To JV for a 3rd investment in alumina refinery plant. Yesterday, PMETAL announced that it is setting up a strategic JV in PT Kalimantan Alumina Nusantara (KAN) with two Indonesian parties, namely PT Alakasa Alumina Refineri (AAR) and PT Dinamika Sejahtera Mandiri (DSM). PMETAL is expected to subscribe for a total of seven tranches of new KAN shares or 80% equity stake in KAN at a total of USD240.0m (c.RM1.04b). Eventually, the shareholding of KAN will be - PMETAL 80%, AAR 19.77% and DSM 0.23%.
The JV company – KAN will undertake a project in Sanggau, West Kalimantan, covering c.980ha of land to house an alumina refinery plant with an annual production capacity of 1 to 1.2m MT, along with a power plant, jetty and supporting infrastructure. The total cost for Phase 1 is estimated at USD750m (c.RM3.24b). There is potential for capacity expansion in Phase 2 which could add another 1 to 1.2m MT. Meanwhile, KAN is expected to secure bauxite supply from DSM while the final product, alumina will be sold to PMETAL.
Strategic leverage. This venture is not unexpected, as PMETAL also holds a 50% stake in Japan Alumina Associates (Australia) Pty Ltd (JAA) and a 25% stake in PT Bintan. These investments allow PMETAL access to 230,000 MT alumina production capacity at JAA and 500,000 MT at PT Bintan. With the KAN venture, PMETAL has effectively locked in 75% of its alumina requirement, ensuring a stable supply of raw materials, and potentially logistics savings.
Forecasts. Maintained as the new venture is unlikely to affect its near- term earnings. For reference, PT Bintan project took 2.5 years to reach production. Furthermore, PMETAL has no financial constraints in funding the project as it had RM2.01b cash as of Jun 2024 with strong cash flow generating ability.

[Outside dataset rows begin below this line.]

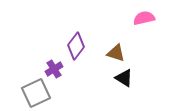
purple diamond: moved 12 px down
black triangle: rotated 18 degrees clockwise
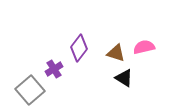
pink semicircle: moved 29 px down
purple diamond: moved 3 px right, 2 px down
gray square: moved 6 px left, 3 px up; rotated 16 degrees counterclockwise
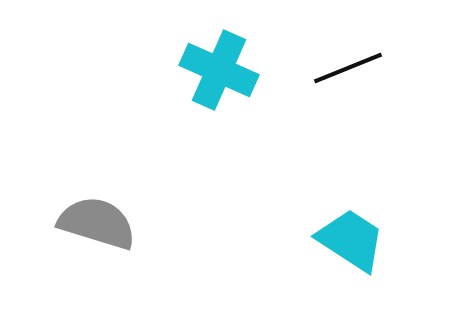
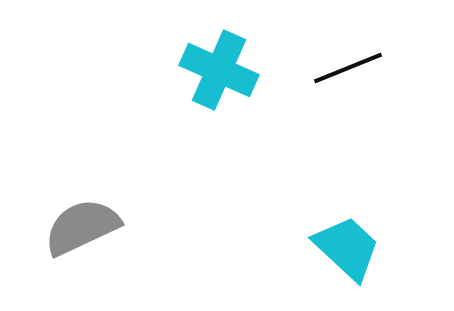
gray semicircle: moved 15 px left, 4 px down; rotated 42 degrees counterclockwise
cyan trapezoid: moved 4 px left, 8 px down; rotated 10 degrees clockwise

Valuations. Maintain our DCF-derived TP of RM5.80, based on unchanged WACC of 7.8% and TG of 2%. On these assumptions, we estimate that PMETAL may have to generate savings of c.1 ppt to pre- tax margin annually to justify the USD240m outlay from a NPV perspective. Our TP reflects a 5% premium by virtue of its 4-star ESG rating as appraised by us (see Page 4).
Investment case. We continue to like PMETAL for its: (i) structural cost advantage over international peers given its access to low-cost hydro- power secured under four long-term PPA contracts ending between 2034 and 2040, (ii) strong secured alumina supply with stakes in two alumina miners, i.e., Japan Alumina Associate (40%) and PT Bintan (25%) which supply 40% of its requirements, and (iii) green investment appeal as a clean energy source producer. OUTPERFORM rating maintained.
Risks to our recommendation include: (i) a global recession resulting in a sharp fall in the demand for aluminium, hurting prices, (ii) escalation in the cost of key inputs such as alumina and carbon anode, and (iii) major plant disruptions or plant closures.